Each successive arrival is inserted inot the array by moving the previous
numbers to the right, starting with the rightmost ones, until a number is
found which is not larger than the new one.  In Pascal

	FOR I:= 1 TO N DO
		BEGIN
		READ(NEWDATUM);
		J:=I;	(*CANDIDATE LOCATION FOR NEWDATUM*)
		WHILE(NEWDATUM < A[J-1]) AND (J>1) DO
			BEGIN
			A[J]:=A[J-1];
			J:=J-1;
			END;
		A[J]:=NEWDATUM
		END

Exercise:  In the above algorithm, nothing is ever placed in A[0], but that
variable must exist.  Why?

The inner iteration can be simplified slightly by assuming that the number
in a[0] is not greater than the new datum.  In effect, the small number in
A[0] serves as a sentinel to stop decreasing J so that the test for J > 1
is no longer needed.  The above algorithm is preceded by A[0]:=SMALL, where
SMALL is the smallest possible constant, and the inner iterative clause
becomes WHILE NEWDATUM < A[J-1] DO

The sorting method given above is called sorting by insertion.  It is a
very good algorithm if N is no more than 10 or 15.  If a program uses it
many times with a large value of N, it may be worthwhile to use a more
efficient algorithm.  To make the economically correct choice, you need to
calculate the cost of the wasted computer time, and the cost of the
programming time to use a better algorithm.

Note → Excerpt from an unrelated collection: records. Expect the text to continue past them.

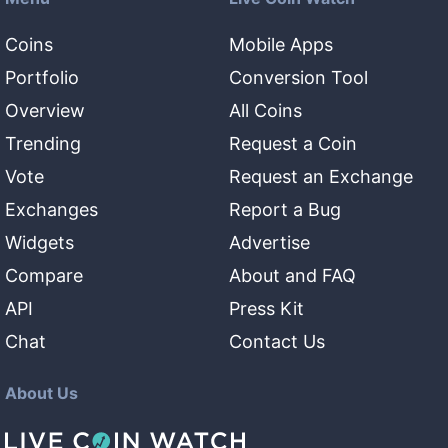
Coins
Mobile Apps
Portfolio
Conversion Tool
Overview
All Coins
Trending
Request a Coin
Vote
Request an Exchange
Exchanges
Report a Bug
Widgets
Advertise
Compare
About and FAQ
API
Press Kit
Chat
Contact Us
About Us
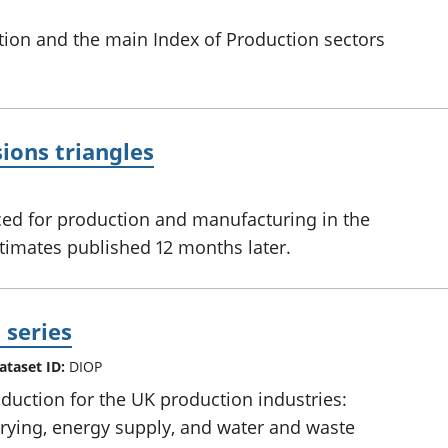
tion and the main Index of Production sectors
ions triangles
ed for production and manufacturing in the
stimates published 12 months later.
 series
ataset ID:
DIOP
uction for the UK production industries:
rying, energy supply, and water and waste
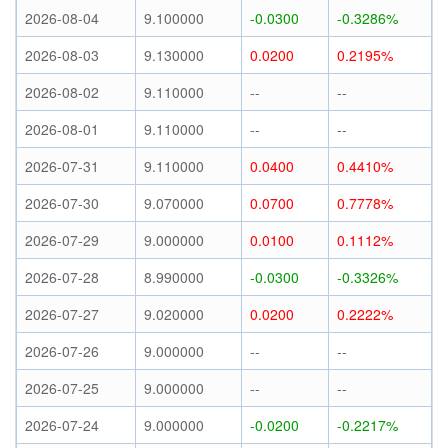
2026-08-04
9.100000
-0.0300
-0.3286%
2026-08-03
9.130000
0.0200
0.2195%
2026-08-02
9.110000
--
--
2026-08-01
9.110000
--
--
2026-07-31
9.110000
0.0400
0.4410%
2026-07-30
9.070000
0.0700
0.7778%
2026-07-29
9.000000
0.0100
0.1112%
2026-07-28
8.990000
-0.0300
-0.3326%
2026-07-27
9.020000
0.0200
0.2222%
2026-07-26
9.000000
--
--
2026-07-25
9.000000
--
--
2026-07-24
9.000000
-0.0200
-0.2217%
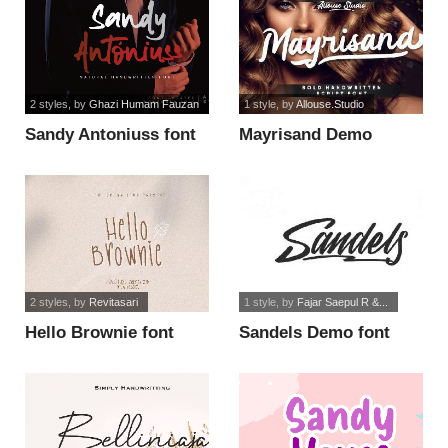
2 styles
, by
Ghazi Humam Fauzan
1 style
, by
Allouse.Studio
Sandy Antoniuss font
Mayrisand Demo
Version font
2 styles
, by
Revitasari
1 style
, by
Fajar Saepul R &...
Hello Brownie font
Sandels Demo font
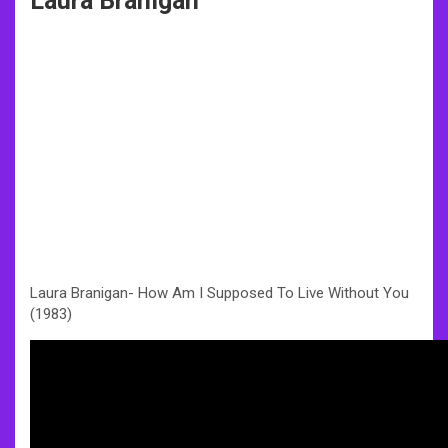
Laura Branigan
Laura Branigan- How Am I Supposed To Live Without You
(1983)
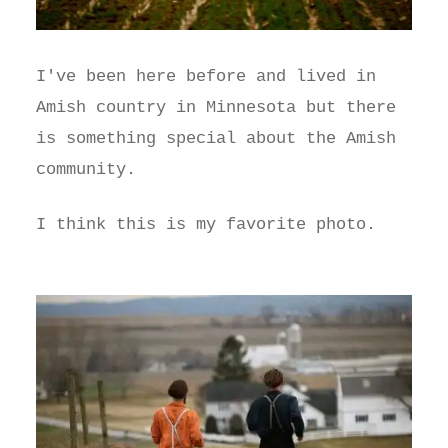
I've been here before and lived in
Amish country in Minnesota but there
is something special about the Amish
community.
I think this is my favorite photo.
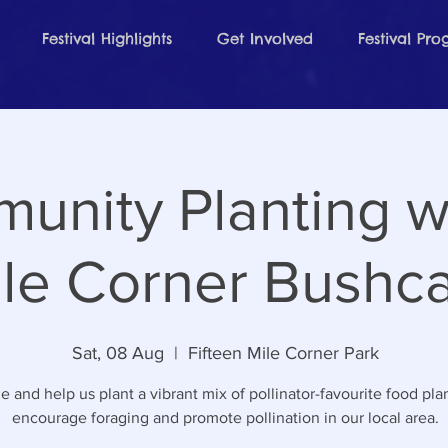
Festival Highlights
Get Involved
Festival Pr
unity Planting wi
le Corner Bushc
Sat, 08 Aug
  |  
Fifteen Mile Corner Park
 and help us plant a vibrant mix of pollinator-favourite food plan
encourage foraging and promote pollination in our local area.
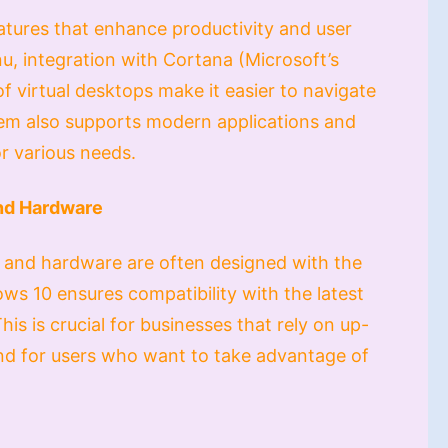
tures that enhance productivity and user
u, integration with Cortana (Microsoft’s
of virtual desktops make it easier to navigate
tem also supports modern applications and
or various needs.
and Hardware
and hardware are often designed with the
ws 10 ensures compatibility with the latest
his is crucial for businesses that rely on up-
and for users who want to take advantage of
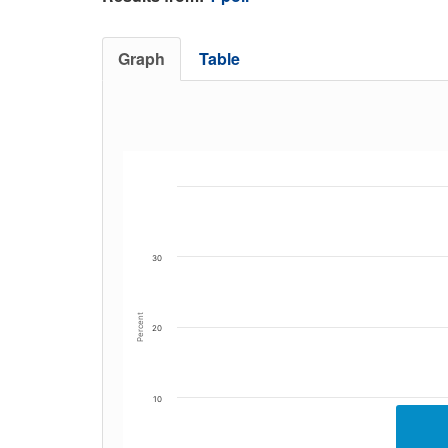
Graph
Table
30
Percent
20
10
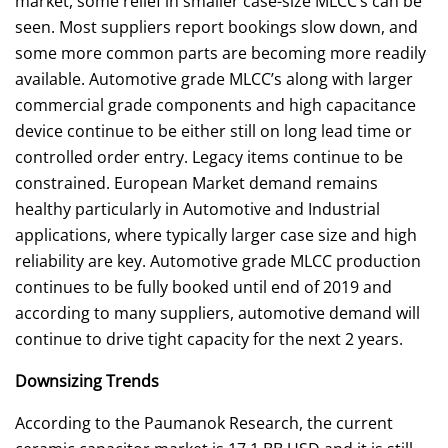
market, some relief in smaller case-size MLCC’s can be
seen. Most suppliers report bookings slow down, and
some more common parts are becoming more readily
available. Automotive grade MLCC’s along with larger
commercial grade components and high capacitance
device continue to be either still on long lead time or
controlled order entry. Legacy items continue to be
constrained. European Market demand remains
healthy particularly in Automotive and Industrial
applications, where typically larger case size and high
reliability are key. Automotive grade MLCC production
continues to be fully booked until end of 2019 and
according to many suppliers, automotive demand will
continue to drive tight capacity for the next 2 years.
Downsizing Trends
According to the Paumanok Research, the current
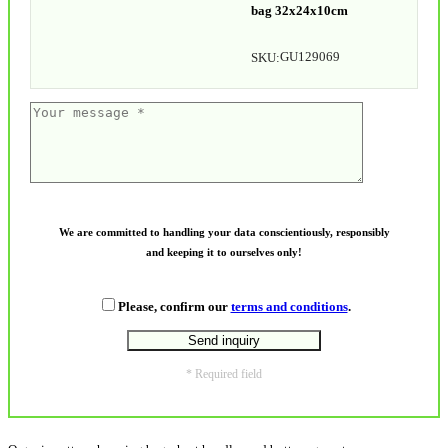
bag 32x24x10cm
GU129069
SKU:
We are committed to handling your data conscientiously, responsibly
and keeping it to ourselves only!
Please, confirm our
terms and conditions
.
* Required field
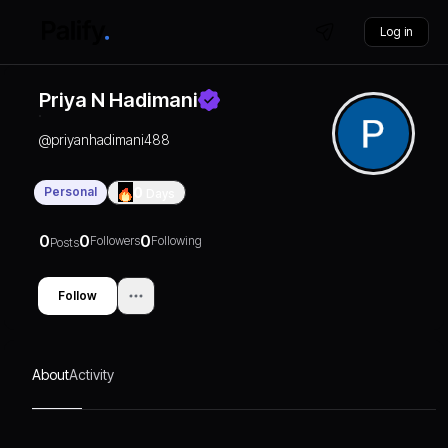
Log in
Priya N Hadimani
@
priyanhadimani488
Personal
0
Days
0
0
0
Followers
Following
Posts
Follow
About
Activity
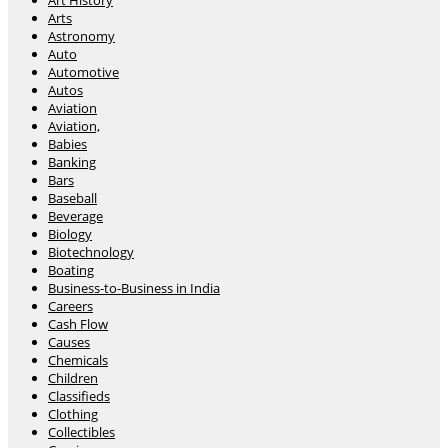
Art History
Arts
Astronomy
Auto
Automotive
Autos
Aviation
Aviation,
Babies
Banking
Bars
Baseball
Beverage
Biology
Biotechnology
Boating
Business-to-Business in India
Careers
Cash Flow
Causes
Chemicals
Children
Classifieds
Clothing
Collectibles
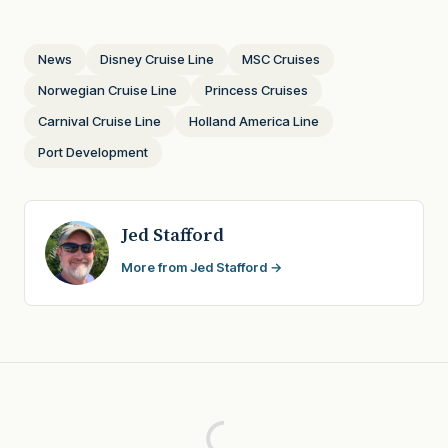
News
Disney Cruise Line
MSC Cruises
Norwegian Cruise Line
Princess Cruises
Carnival Cruise Line
Holland America Line
Port Development
Jed Stafford
More from Jed Stafford →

When N is large, other algorithms can sort many times faster, e.g. more
than ten times faster if N=1000, so almost the entire running time is
wasted.  the insertion sort algorithm, on the average, moves the average
datum half way through a sequence of N/2 previous data, so the number of
times through the inner iteration is about N x 1/2 x N/2 = N↑2/4.  There
are about ten machine operations in the inner iteration, each taking up
about 10↑-6 seconds on my computer, for a total time of 10↑-5 x n↑2/4
seconds.  If computer time costs $0.25 per second, and N is 5000, the cost
is about $15 for each sorting job.  If using a better algorithm requires
two hours work for a programmer paid $25 per hour, the cost of using a
better algorithm should be used if the sorting will be done four times or
more. (Remember, in estimating programmer time, to include debugging and
documentation as well as time to find or design the algorithm)

The typical reader of this book is a student programming problems chosen to
use insignificant amounts of computer time, so the emphasis here is on
simplicity and reliability rather than efficiency.

A professional approach to programming, though, includes awareness of the
tradeoffs between labor and machine costs, and willingness to investigate
the extensive research results on program efficiency.  For our example of
sorting, Knuth's "Searching and Sorting" is a definitive study.  The
program libraries for many computers include excellent sorting programs.